Su profesora de ruso es atea, y Caty le ha invitado en un par de ocasiones a observar el desarrollo del culto católico. «Lo que más le llamó la atención fueron las vestimentas de los sacerdotes y los cantos litúrgicos». El cristianismo despierta cierto interés en una población que se declara musulmana por tradición, pero que no vive el tipo de práctica religiosa que acostumbramos a ver en otros países como Egipto o Marruecos.
El idioma no parece ser una barrera infranqueable para esta intrépida peruana. «De manera informal he organizado sesiones con gente joven que quiere aprender castellano. Eso me permite aprender ruso, que es el idioma que utiliza la gente, y así también puedo entablar amistades». Se reúnen en una cafetería tranquila donde intercambian experiencias.
Caty ha encontrado en el pueblo kazajo un gran sentido de la hospitalidad: «son muy acogedores, y si te ganas su confianza te ofrecen lo mejor de sus hogares». Como costumbre curiosa, cuenta que ella fue obsequiada con los ojos de una cabeza de cordero asado, que es la mayor muestra de aprecio que una familia puede dar a un visitante.
Durante los días que estuvo en el Altoaragón pudo visitar Alquézar, Barbastro, Graus y Aínsa. «Me ha enamorado la arquitectura de esta tierra, transmite nobleza, igual que sus gentes». No olvida que su Perú natal cuenta con paisajes espectaculares, pero subraya la belleza del Pirineo oscense: «es majestuoso, imponente».

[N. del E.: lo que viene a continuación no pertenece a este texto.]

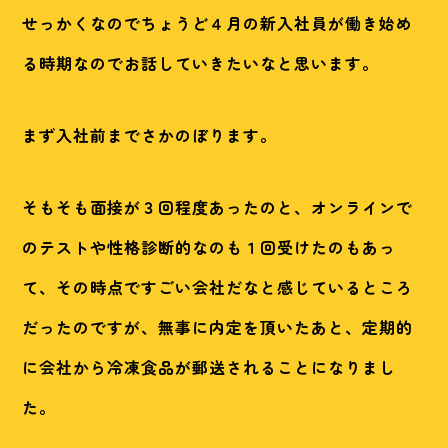
せっかくなのでちょうど４月の新入社員が働き始め
る時期なのでお話していきたいなと思います。
まず入社前までさかのぼります。
そもそも面接が３回程度あったのと、オンラインで
のテストや性格診断的なのも１回受けたのもあっ
て、その時点ですごい会社だなと感じているところ
だったのですが、無事に内定を頂いたあと、定期的
に会社から冷凍食品が郵送されることになりまし
た。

Antes de regresar pudo agradecer a la Asociación Pro-Kazajstán de Monzón la ayuda que prestan a proyectos de desarrollo en este país, el más reciente de ellos subvencionado en parte por el ayuntamiento montisonense. «Gracias a la generosidad de estas personas podemos ayudar al pueblo kazajo proporcionando formación humana y profesional».